Your task ->
Rewrite the text of every item below as a JSON list of strings, one string per line, with blank lines omitted.

Transcribed page text ->
***

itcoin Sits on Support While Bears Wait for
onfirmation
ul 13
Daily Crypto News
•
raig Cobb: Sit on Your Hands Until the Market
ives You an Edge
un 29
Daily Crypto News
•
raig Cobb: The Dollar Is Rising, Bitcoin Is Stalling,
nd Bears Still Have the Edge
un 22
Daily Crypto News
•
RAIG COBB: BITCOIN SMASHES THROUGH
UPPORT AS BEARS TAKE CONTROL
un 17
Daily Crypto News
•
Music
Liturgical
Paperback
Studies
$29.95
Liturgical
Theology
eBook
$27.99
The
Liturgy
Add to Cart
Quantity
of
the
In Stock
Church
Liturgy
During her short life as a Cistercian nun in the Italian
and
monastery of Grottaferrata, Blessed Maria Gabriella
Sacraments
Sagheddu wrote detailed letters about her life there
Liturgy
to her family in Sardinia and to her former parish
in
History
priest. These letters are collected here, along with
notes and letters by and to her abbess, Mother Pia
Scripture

***

Reply to the task ->
[
  "itcoin Sits on Support While Bears Wait for",
  "onfirmation",
  "ul 13",
  "Daily Crypto News",
  "•",
  "raig Cobb: Sit on Your Hands Until the Market",
  "ives You an Edge",
  "un 29",
  "Daily Crypto News",
  "•",
  "raig Cobb: The Dollar Is Rising, Bitcoin Is Stalling,",
  "nd Bears Still Have the Edge",
  "un 22",
  "Daily Crypto News",
  "•",
  "RAIG COBB: BITCOIN SMASHES THROUGH",
  "UPPORT AS BEARS TAKE CONTROL",
  "un 17",
  "Daily Crypto News",
  "•",
  "Music",
  "Liturgical",
  "Paperback",
  "Studies",
  "$29.95",
  "Liturgical",
  "Theology",
  "eBook",
  "$27.99",
  "The",
  "Liturgy",
  "Add to Cart",
  "Quantity",
  "of",
  "the",
  "In Stock",
  "Church",
  "Liturgy",
  "During her short life as a Cistercian nun in the Italian",
  "and",
  "monastery of Grottaferrata, Blessed Maria Gabriella",
  "Sacraments",
  "Sagheddu wrote detailed letters about her life there",
  "Liturgy",
  "to her family in Sardinia and to her former parish",
  "in",
  "History",
  "priest. These letters are collected here, along with",
  "notes and letters by and to her abbess, Mother Pia",
  "Scripture"
]